Kosher adentro y afuera

Nota a nuestros lectores: La celebración judía de la Pascua se lleva a cabo durante ocho días. Dado que no se puede trabajar durante los días más santos de la Pascua, estos devocionales fueron preparados para usted de antemano.

Considerarán impuro a todo animal que no tenga la pezuña partida ni sea rumiante. Cualquiera que lo toque quedará impuro. — Levítico 11:26

La porción de la Torá de esta semana, Shemini, es de Levítico 9:1 – 11:47 y la Haftará es de 2 Samuel 6:1-19.

Una vez vi una caricatura que mostraba un cerdo que supuestamente tenía el siguiente pensamiento: “¡Me gustaría que todo el mundo fuera judío!” De todos los animales en el mundo que no son kosher, el cerdo es el más notorio. Incluso los judíos que apenas guardan las leyes de la Torá, se mantienen alejados de la ingesta de cerdo. De alguna manera, este animal se volvió diferente a todos los otros animales que no son kosher.

Los eruditos explican que hay algo único en cuanto a los cerdos. Hay dos señales que determinan si un animal es kosher o no. Los animales considerados kosher primero tienen las pezuñas partidas. En segundo lugar, los animales kosher deben masticar su bolo alimenticio. Una señal es perceptible desde el exterior; la otra es sólo evidente en el interior. Para que un animal sea kosher, debe exhibir ambas señales.
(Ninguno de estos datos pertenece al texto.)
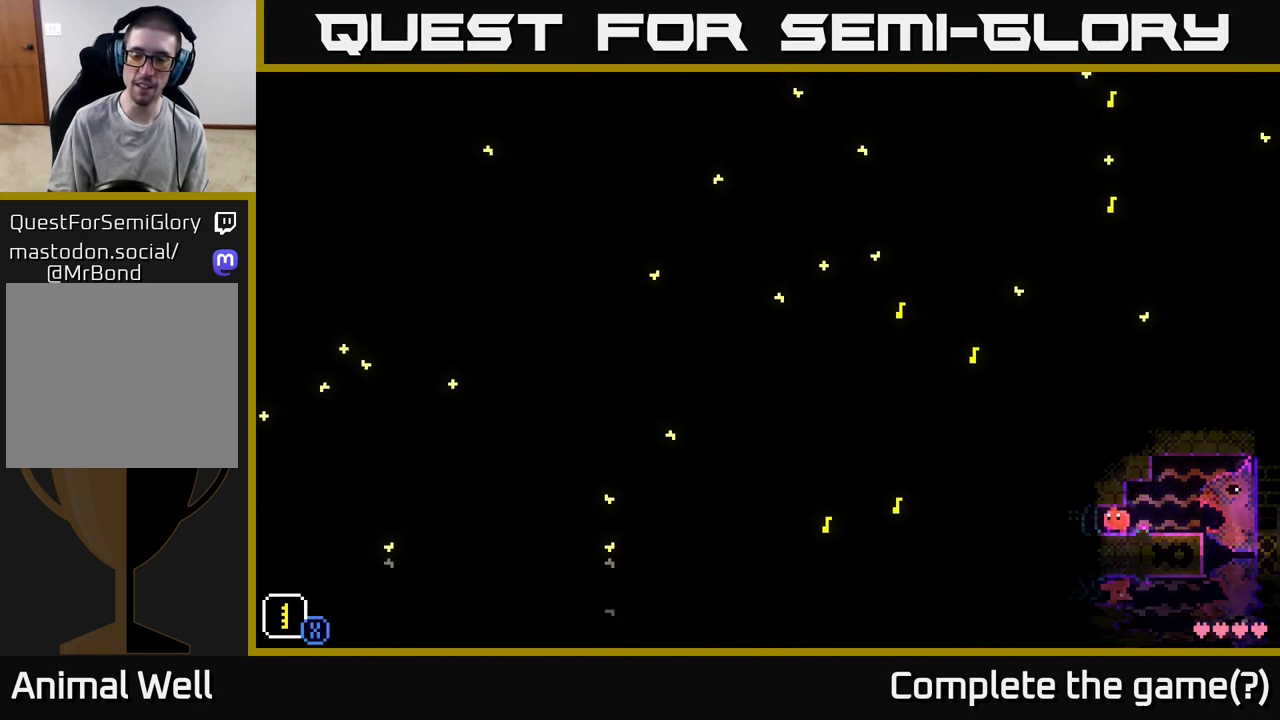
{"buttons": [], "left_stick": "left", "right_stick": "center", "events": [[33, "left_stick", "center"], [100, "B", "up"], [150, "left_stick", "left"]]}
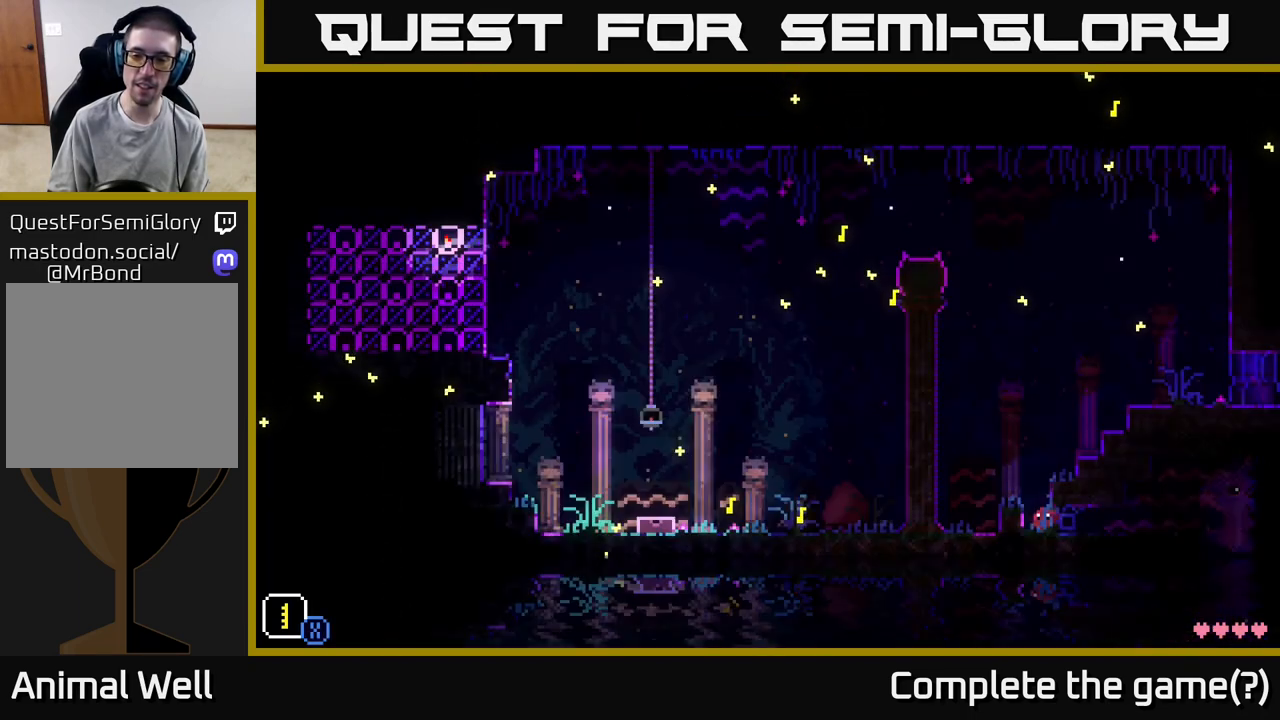
{"buttons": [], "left_stick": "center", "right_stick": "center", "events": [[217, "left_stick", "center"]]}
Si una de las señales no está presente, todo el animal está prohibido.

La mayoría de los animales tienen ambas o ninguna señal. Sin embargo, el cerdo tiene pezuñas partidas, pero no rumia. En el exterior, el cerdo parece kosher, pero en el interior ciertamente no lo es.

Los eruditos explican que estas características del cerdo son simbólicas y nos enseñan una lección. Algunas personas en la vida se ven bien en el exterior, pero en el interior, no son lo mismo. A este tipo de personas las llamamos hipócritas: muestran una cara al mundo exterior, pero llevan una vida privada totalmente diferente. Ese tipo de comportamiento, simbolizado por el cerdo, ¡no es kosher! Va en contra de la voluntad de Dios y ciertamente no engaña a Dios, quien ve el corazón de las personas: “La gente se fija en las apariencias, pero yo me fijo en el corazón” (1 Samuel 16:7).

Mientras leemos esta porción de la Torá, es un buen momento para reflexionar sobre nuestro propio carácter. ¿De qué forma somos hipócritas? ¿Cómo podemos llegar a ser más sinceros?

Considere este ejercicio: Escoja un día para vivir como si todo lo que estuviera haciendo –tanto en público como en privado– se estuviera transmitiendo en vivo en una enorme pantalla en el Times Square de Nueva York. ¿Haríamos algo diferente? A medida que empezamos a hacer los cambios necesarios en nuestro comportamiento y lo que está dentro de nosotros realmente encaja con nuestra apariencia y acciones hacia el exterior, seremos recompensados con paz interior, autoestima y alegría.